Validation of seven risk scores in an independent cohort: the challenge of predicting recurrence after atrial fibrillation ablation

Affiliations
  • 1Department of Electrophysiology, Clinic III for Internal Medicine, University Hospital Cologne, University of Cologne, Kerpener Straße 62, 50937 Cologne, Germany

Abstract

Purpose
Several predictive scores for atrial fibrillation (AF) recurrence after AF ablation have been developed. We compared the predictive value of seven previously described risk scores ((CHADS 2 and ­CHA 2 DS 2 -VASC, HATCH, APPLE, CAAP-AF, BASE-AF2, MB-LATER) for prediction of AF recurrence risk at 12 months after AF ablation in our patient cohort.
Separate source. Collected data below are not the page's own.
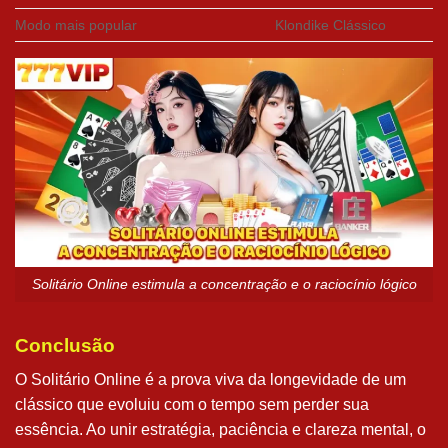
Modo mais popular
Klondike Clássico
Solitário Online estimula a concentração e o raciocínio lógico
Conclusão
O Solitário Online é a prova viva da longevidade de um
clássico que evoluiu com o tempo sem perder sua
essência. Ao unir estratégia, paciência e clareza mental, o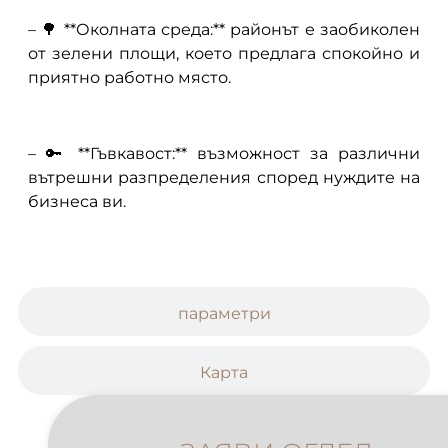
– 🌳 **Околната среда:** районът е заобиколен
от зелени площи, което предлага спокойно и
приятно работно място.
– 🔑 **Гъвкавост:** възможност за различни
вътрешни разпределения според нуждите на
бизнеса ви.
параметри
Карта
Further, we aimed to identify additional variables to predict recurrences after AF ablation.
Methods
We used data from our digital AF ablation registry to compare the previously published scores in an independent cohort (n = 883, 50.8% with paroxysmal AF). The scores were chosen based on earlier publications and availability of relevant data.
Results
The BASE-AF2 (AUC 0.630, p < 0.001), MB-LATER (AUC 0.612, p < 0.001), CAAP-AF (AUC 0.591, p < 0.001), APPLE (AUC 0.591, p < 0.001) and CHA2DS2-VASC (AUC 0.547, p = 0.018) scores had a statistically significant but modest pre‑ dictive value for 12-month AF recurrence. None of the scores were significantly superior. Other analyzed scores had no predictive value. There was no difference in the predictive value for 12-month recurrence of AF between first pro‑ cedure vs. redo procedure and RF ablation vs. cryoablation. Unlike other scores, MB-LATER showed better predictive value for paroxysmal vs. persistent AF (AUC 0.632 vs. 0.551, p = 0.038). In the multivariate logistic regression, only age (p = 0.006), number of prior electrical cardioversions (p < 0.001) and early AF recurrence (p < 0.001) were independent predictors of AF recurrence.
Conclusion
Despite numerous available scores, predicting recurrences after AF ablation remains challenging. New predictors are needed, potentially based on interventions, as well as novel genetic, functional and anatomic parameters.